● **What you will do**
Print the part of the data that opens with the line containing "At which category" and runs through the end of the data, keeping every line exactly the same.

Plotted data
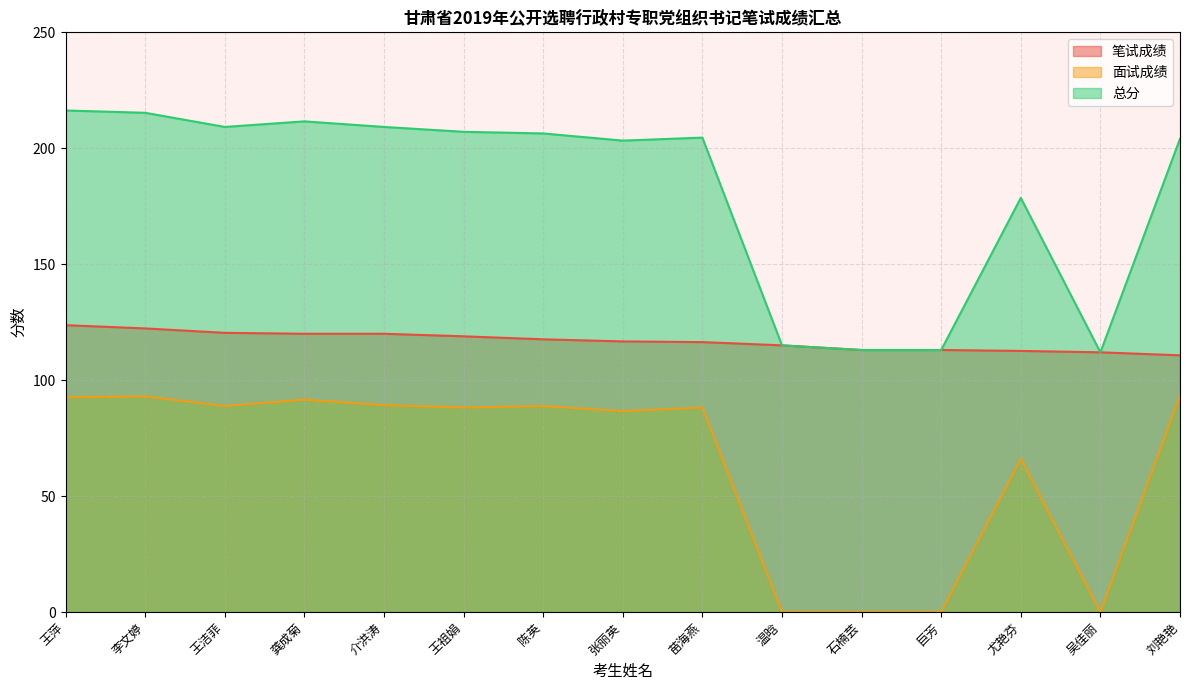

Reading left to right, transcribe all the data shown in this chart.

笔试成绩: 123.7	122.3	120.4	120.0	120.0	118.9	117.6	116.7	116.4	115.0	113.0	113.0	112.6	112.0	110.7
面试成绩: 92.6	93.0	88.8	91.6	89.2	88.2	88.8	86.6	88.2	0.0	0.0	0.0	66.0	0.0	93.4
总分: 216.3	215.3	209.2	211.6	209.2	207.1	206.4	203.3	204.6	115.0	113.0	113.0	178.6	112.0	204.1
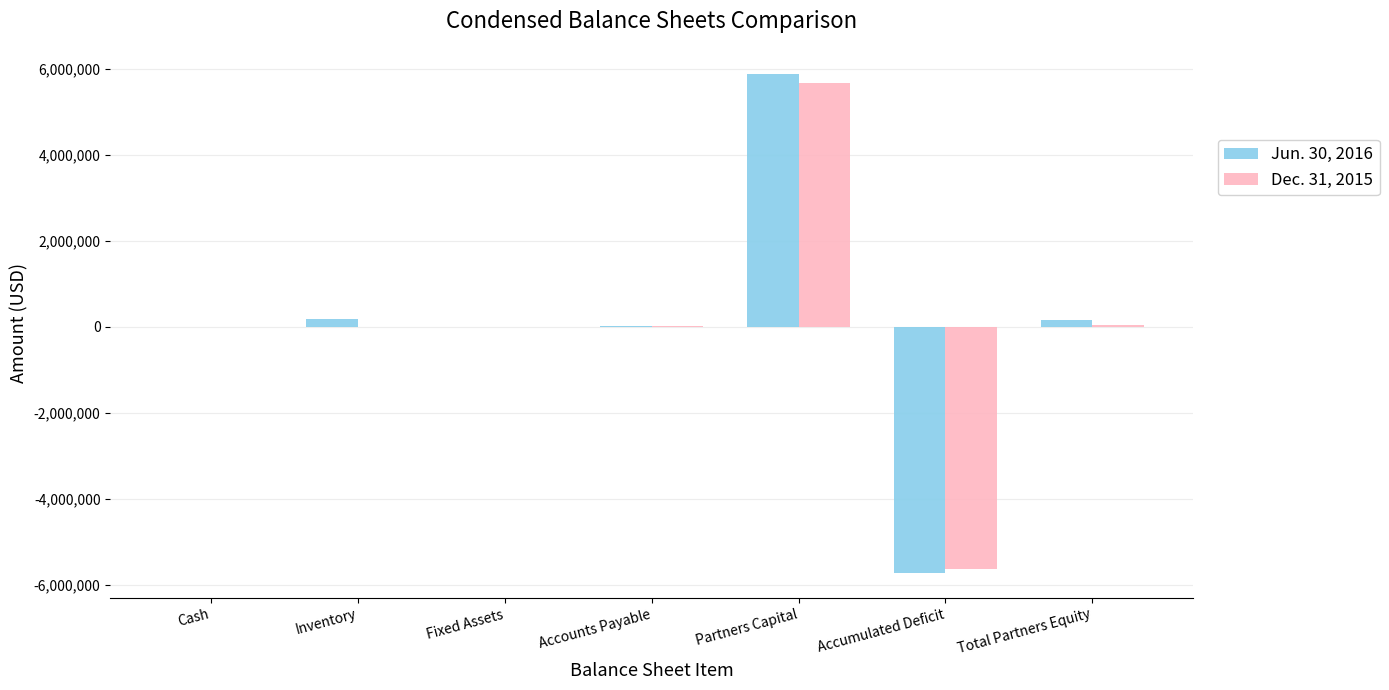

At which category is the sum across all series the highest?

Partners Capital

● **Response area**
At which category is the sum across all series the highest?

Partners Capital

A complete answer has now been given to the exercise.